A son retour d'Allemagne Marcel s'installera pour quelques années avec son épouse Simone dans une petite exploitation agricole au Cliour en Plounévez-Moëdec, puis il travaillera comme maçon dans l'entreprise LE GUEN de Plounévez-Moëdec, enfin son dernier emploi sera celui de garde champêtre pour sa commune. Son état de santé devenu défaillant conséquence des séquelles de son passage à La Pépinière de Plouaret et des privations subies en Allemagne l'obligera à cesser toute activité, il fut reconnu inapte à travailler et sera pensionné.

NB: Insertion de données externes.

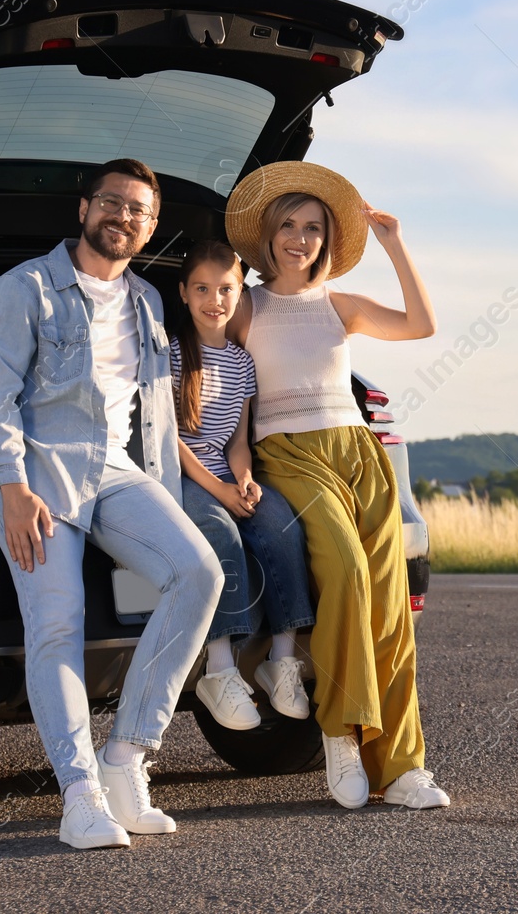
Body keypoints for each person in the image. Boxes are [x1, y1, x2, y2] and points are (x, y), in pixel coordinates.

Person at [0, 158, 222, 850]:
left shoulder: (145, 301)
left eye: (138, 210)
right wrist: (11, 489)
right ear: (84, 209)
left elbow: (156, 413)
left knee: (200, 571)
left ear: (150, 226)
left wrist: (164, 498)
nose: (123, 217)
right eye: (112, 203)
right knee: (57, 622)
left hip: (115, 472)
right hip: (40, 475)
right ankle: (78, 794)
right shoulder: (24, 289)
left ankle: (126, 757)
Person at [225, 161, 449, 811]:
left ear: (327, 240)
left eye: (314, 227)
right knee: (347, 575)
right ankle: (340, 732)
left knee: (388, 606)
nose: (301, 237)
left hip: (358, 451)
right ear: (269, 234)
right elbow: (221, 382)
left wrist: (393, 242)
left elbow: (420, 323)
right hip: (288, 455)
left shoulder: (338, 306)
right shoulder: (246, 304)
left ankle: (403, 767)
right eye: (290, 224)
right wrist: (234, 463)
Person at [171, 239, 315, 728]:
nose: (215, 300)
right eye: (203, 289)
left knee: (282, 526)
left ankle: (281, 658)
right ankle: (220, 669)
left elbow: (237, 438)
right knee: (221, 534)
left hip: (227, 473)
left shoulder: (242, 362)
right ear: (185, 295)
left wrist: (246, 481)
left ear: (240, 294)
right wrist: (221, 492)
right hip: (186, 475)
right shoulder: (170, 356)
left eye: (226, 289)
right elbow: (171, 441)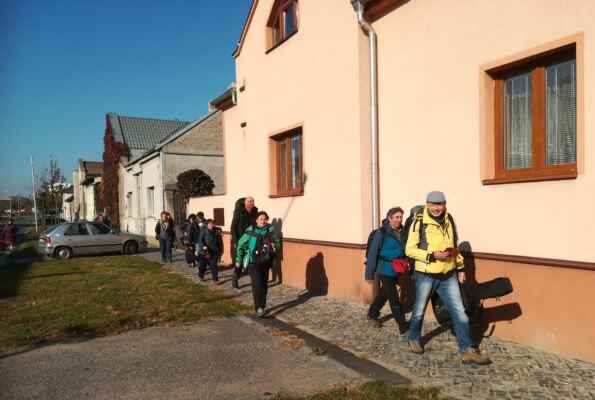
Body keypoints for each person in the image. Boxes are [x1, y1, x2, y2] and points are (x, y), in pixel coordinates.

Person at [405, 191, 490, 365]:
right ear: (427, 204)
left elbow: (454, 246)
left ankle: (467, 350)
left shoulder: (449, 219)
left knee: (460, 312)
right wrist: (432, 255)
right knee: (419, 310)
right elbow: (409, 250)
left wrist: (460, 267)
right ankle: (413, 338)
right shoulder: (419, 222)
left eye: (440, 204)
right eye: (433, 204)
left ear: (444, 204)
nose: (437, 208)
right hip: (426, 274)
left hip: (448, 275)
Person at [365, 207, 409, 334]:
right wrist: (369, 274)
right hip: (384, 269)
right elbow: (373, 253)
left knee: (384, 293)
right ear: (389, 218)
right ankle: (402, 325)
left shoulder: (402, 232)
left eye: (400, 217)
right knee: (394, 298)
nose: (399, 220)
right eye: (396, 217)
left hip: (397, 269)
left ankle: (372, 313)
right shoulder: (381, 232)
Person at [235, 211, 279, 317]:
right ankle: (258, 308)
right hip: (253, 261)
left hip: (266, 261)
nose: (263, 221)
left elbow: (278, 243)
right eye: (261, 219)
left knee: (263, 285)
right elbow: (240, 245)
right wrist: (238, 259)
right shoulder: (251, 231)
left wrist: (275, 245)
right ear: (256, 220)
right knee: (257, 284)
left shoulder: (270, 230)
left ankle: (262, 306)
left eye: (265, 219)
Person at [230, 197, 258, 289]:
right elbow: (233, 227)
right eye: (249, 201)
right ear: (245, 203)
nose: (251, 203)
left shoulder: (255, 212)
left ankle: (253, 279)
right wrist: (236, 241)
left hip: (252, 240)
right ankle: (235, 278)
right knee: (239, 261)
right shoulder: (239, 212)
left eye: (252, 201)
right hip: (241, 240)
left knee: (251, 260)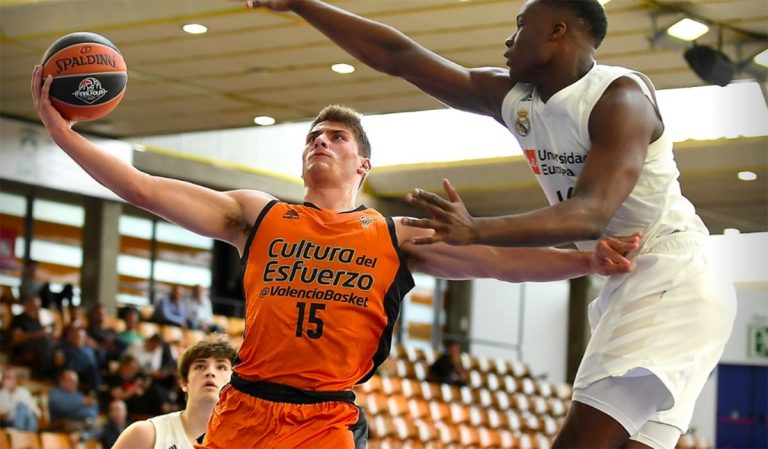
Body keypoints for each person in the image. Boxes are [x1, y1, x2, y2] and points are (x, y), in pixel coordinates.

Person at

Après avoir combattu dans la bataille du rail en 1944 en faisant des sabotages sur la ligne Paris - Brest, il participa à sa seconde bataille du rail par sa présence aux arrêts de trains pour la défense des gares du Trégor et de la ligne Plouaret - Lannion.
La dernière fois que Marcel est apparu dans une cérémonie ce fut lors de l'inauguration du monument du parking de la gare de Plouaret, monument dédié aux différentes batailles du rail, c'est son grand ami Lucien KERLOUET qui l'aida lors de ce déplacement physiquement difficile pour lui déjà à l'époque.
Marcel HAMONOU est décédé le 26 février 2010 à son domicile rue Jean Moulin en Plounévez-Moëdec, il a été inhumé civilement dans sa commune natale, un hommage lui a été rendu par ses camarades de l'ANACR dont il était adhérent.